A melhora é tamanha que fica até difícil determinar se a sobrevida foi por ação direta da Cannabis ou resultado da melhora de qualidade de vida que ela trouxe.
“Vamos ficar naquilo de não saber quem veio antes. Uma vez que consegue melhorar o apetite, sono, disposição, consegue manter uma atividade física, isso também pode ter aumentado a sobrevida. Mas existem estudos mostrando as propriedades antitumorais da Cannabis. Ela destrói seletivamente as células tumorais, evitando o aumento delas, sem afetar as células íntegras.”

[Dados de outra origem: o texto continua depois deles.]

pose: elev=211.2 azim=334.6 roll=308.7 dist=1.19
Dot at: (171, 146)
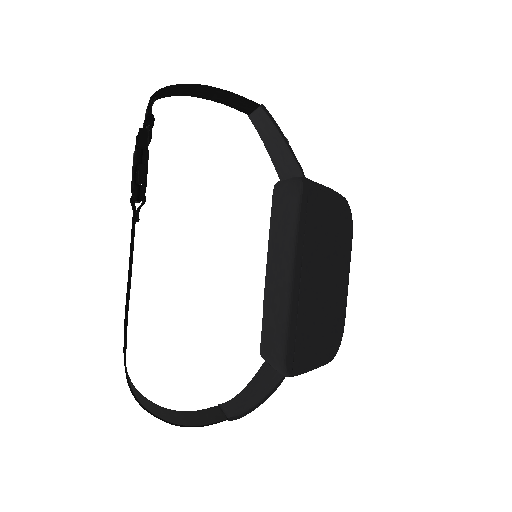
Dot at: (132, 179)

No entanto, ela avisa que a Cannabis é um medicamento que, embora muito bom, não funciona num passe de mágica. “O que observo na prática clínica é que muitas pessoas não têm paciência. Como tá na moda, e se fala muito, acha que vai tomar uma cápsula milagrosa. começo hoje, amanhã já não tenho doença.”

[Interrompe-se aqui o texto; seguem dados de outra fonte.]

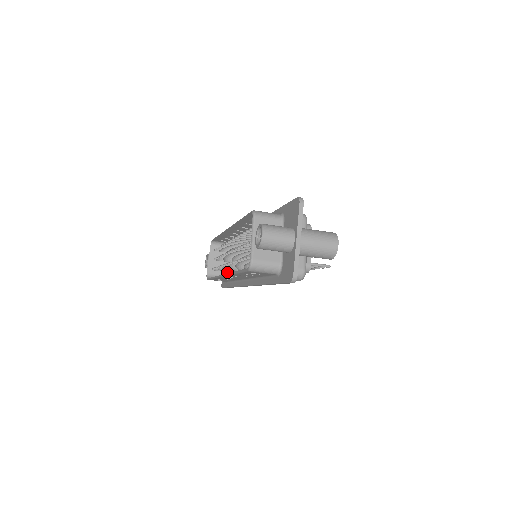
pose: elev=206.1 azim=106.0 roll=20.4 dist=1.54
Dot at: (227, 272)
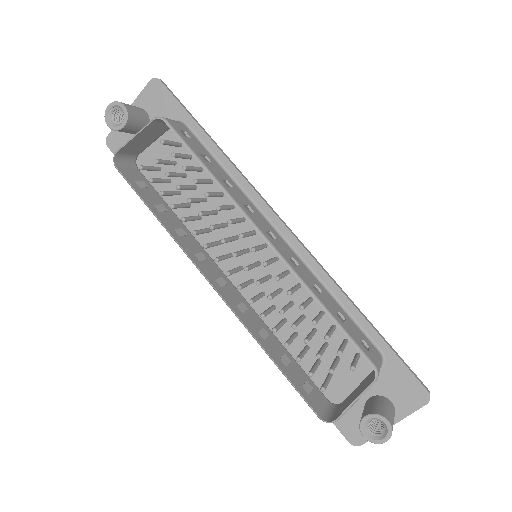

“O paciente que diz que não fez efeito, chega a tomar um, dois meses, no máximo, e até por uma questão de custo, desiste. Talvez não tenha uma resposta ideal como a gente queria. Que zerasse o processo de dor, mas, eu acho que, às vezes, o que falta é isso. Encaram a Cannabis como uma medicação milagrosa, que funciona do dia pra noite, não é assim. É um tratamento e são doenças crônicas.”
PL 399
Sua confiança na Cannabis medicinal é tanta que, antes de finalizar, fez questão de comemorar o pequeno avanço no direito dos pacientes com a aprovação da PL. 399 na comissão especial da Câmara dos Deputados, no dia 7 de junho. “Certamente alguns ajustes vão ser feitos, mas que a Cannabis medicinal seja legalizada aqui. Milhares de brasileiros vão se beneficiar. O custo vai baixar, mais pessoas vão ter acesso a uma medicação diferenciada. A uma possível melhora significativa na qualidade de vida. Um grande passo, e espero que não tenha nenhum retrocesso.”